» **Work item**:
Please set down every entry again exactly as it stands, without the pictures.

### Source material ###

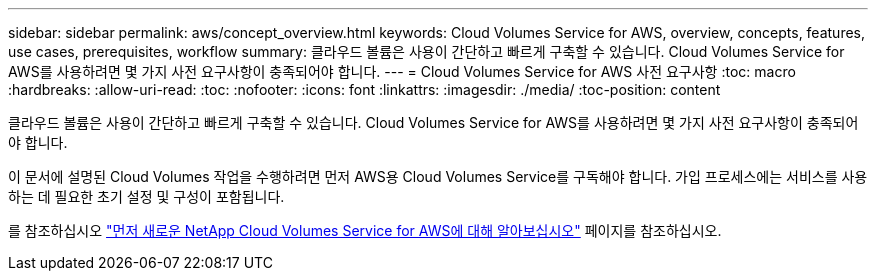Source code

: ---
sidebar: sidebar 
permalink: aws/concept_overview.html 
keywords: Cloud Volumes Service for AWS, overview, concepts, features, use cases, prerequisites, workflow 
summary: 클라우드 볼륨은 사용이 간단하고 빠르게 구축할 수 있습니다. Cloud Volumes Service for AWS를 사용하려면 몇 가지 사전 요구사항이 충족되어야 합니다. 
---
= Cloud Volumes Service for AWS 사전 요구사항
:toc: macro
:hardbreaks:
:allow-uri-read: 
:toc: 
:nofooter: 
:icons: font
:linkattrs: 
:imagesdir: ./media/
:toc-position: content


[role="lead"]
클라우드 볼륨은 사용이 간단하고 빠르게 구축할 수 있습니다. Cloud Volumes Service for AWS를 사용하려면 몇 가지 사전 요구사항이 충족되어야 합니다.

이 문서에 설명된 Cloud Volumes 작업을 수행하려면 먼저 AWS용 Cloud Volumes Service를 구독해야 합니다. 가입 프로세스에는 서비스를 사용하는 데 필요한 초기 설정 및 구성이 포함됩니다.

를 참조하십시오 https://www.netapp.com/us/forms/campaign/register-for-netapp-cloud-volumes-for-aws.aspx?hsCtaTracking=4f67614a-8c97-4c15-bd01-afa38bd31696%7C5e536b53-9371-4ce1-8e38-efda436e592e["먼저 새로운 NetApp Cloud Volumes Service for AWS에 대해 알아보십시오"^] 페이지를 참조하십시오.
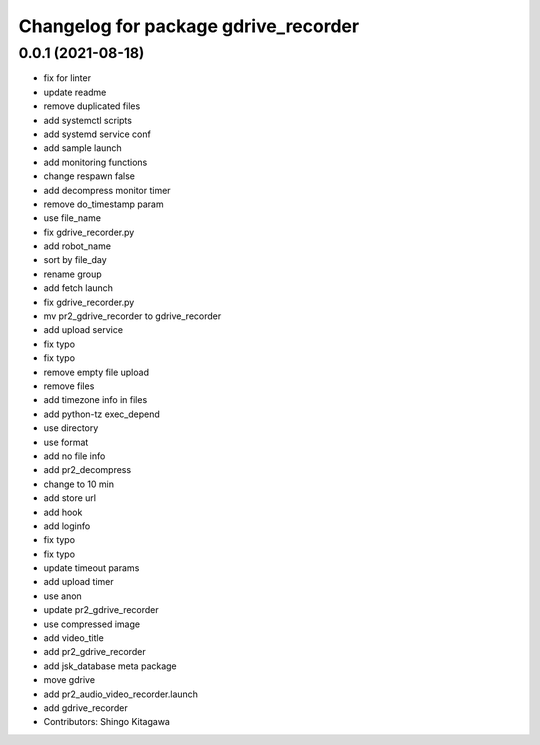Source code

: ^^^^^^^^^^^^^^^^^^^^^^^^^^^^^^^^^^^^^
Changelog for package gdrive_recorder
^^^^^^^^^^^^^^^^^^^^^^^^^^^^^^^^^^^^^

0.0.1 (2021-08-18)
------------------
* fix for linter
* update readme
* remove duplicated files
* add systemctl scripts
* add systemd service conf
* add sample launch
* add monitoring functions
* change respawn false
* add decompress monitor timer
* remove do_timestamp param
* use file_name
* fix gdrive_recorder.py
* add robot_name
* sort by file_day
* rename group
* add fetch launch
* fix gdrive_recorder.py
* mv pr2_gdrive_recorder to gdrive_recorder
* add upload service
* fix typo
* fix typo
* remove empty file upload
* remove files
* add timezone info in files
* add python-tz exec_depend
* use directory
* use format
* add no file info
* add pr2_decompress
* change to 10 min
* add store url
* add hook
* add loginfo
* fix typo
* fix typo
* update timeout params
* add upload timer
* use anon
* update pr2_gdrive_recorder
* use compressed image
* add video_title
* add pr2_gdrive_recorder
* add jsk_database meta package
* move gdrive
* add pr2_audio_video_recorder.launch
* add gdrive_recorder
* Contributors: Shingo Kitagawa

###

» **Result**:
Source code

: ---
sidebar: sidebar 
permalink: aws/concept_overview.html 
keywords: Cloud Volumes Service for AWS, overview, concepts, features, use cases, prerequisites, workflow 
summary: 클라우드 볼륨은 사용이 간단하고 빠르게 구축할 수 있습니다. Cloud Volumes Service for AWS를 사용하려면 몇 가지 사전 요구사항이 충족되어야 합니다. 
---
= Cloud Volumes Service for AWS 사전 요구사항
:toc: macro
:hardbreaks:
:allow-uri-read: 
:toc: 
:nofooter: 
:icons: font
:linkattrs: 
:imagesdir: ./media/
:toc-position: content


[role="lead"]
클라우드 볼륨은 사용이 간단하고 빠르게 구축할 수 있습니다. Cloud Volumes Service for AWS를 사용하려면 몇 가지 사전 요구사항이 충족되어야 합니다.

이 문서에 설명된 Cloud Volumes 작업을 수행하려면 먼저 AWS용 Cloud Volumes Service를 구독해야 합니다. 가입 프로세스에는 서비스를 사용하는 데 필요한 초기 설정 및 구성이 포함됩니다.

를 참조하십시오 https://www.netapp.com/us/forms/campaign/register-for-netapp-cloud-volumes-for-aws.aspx?hsCtaTracking=4f67614a-8c97-4c15-bd01-afa38bd31696%7C5e536b53-9371-4ce1-8e38-efda436e592e["먼저 새로운 NetApp Cloud Volumes Service for AWS에 대해 알아보십시오"^] 페이지를 참조하십시오.
Source code

: ^^^^^^^^^^^^^^^^^^^^^^^^^^^^^^^^^^^^^
Changelog for package gdrive_recorder
^^^^^^^^^^^^^^^^^^^^^^^^^^^^^^^^^^^^^

0.0.1 (2021-08-18)
------------------
* fix for linter
* update readme
* remove duplicated files
* add systemctl scripts
* add systemd service conf
* add sample launch
* add monitoring functions
* change respawn false
* add decompress monitor timer
* remove do_timestamp param
* use file_name
* fix gdrive_recorder.py
* add robot_name
* sort by file_day
* rename group
* add fetch launch
* fix gdrive_recorder.py
* mv pr2_gdrive_recorder to gdrive_recorder
* add upload service
* fix typo
* fix typo
* remove empty file upload
* remove files
* add timezone info in files
* add python-tz exec_depend
* use directory
* use format
* add no file info
* add pr2_decompress
* change to 10 min
* add store url
* add hook
* add loginfo
* fix typo
* fix typo
* update timeout params
* add upload timer
* use anon
* update pr2_gdrive_recorder
* use compressed image
* add video_title
* add pr2_gdrive_recorder
* add jsk_database meta package
* move gdrive
* add pr2_audio_video_recorder.launch
* add gdrive_recorder
* Contributors: Shingo Kitagawa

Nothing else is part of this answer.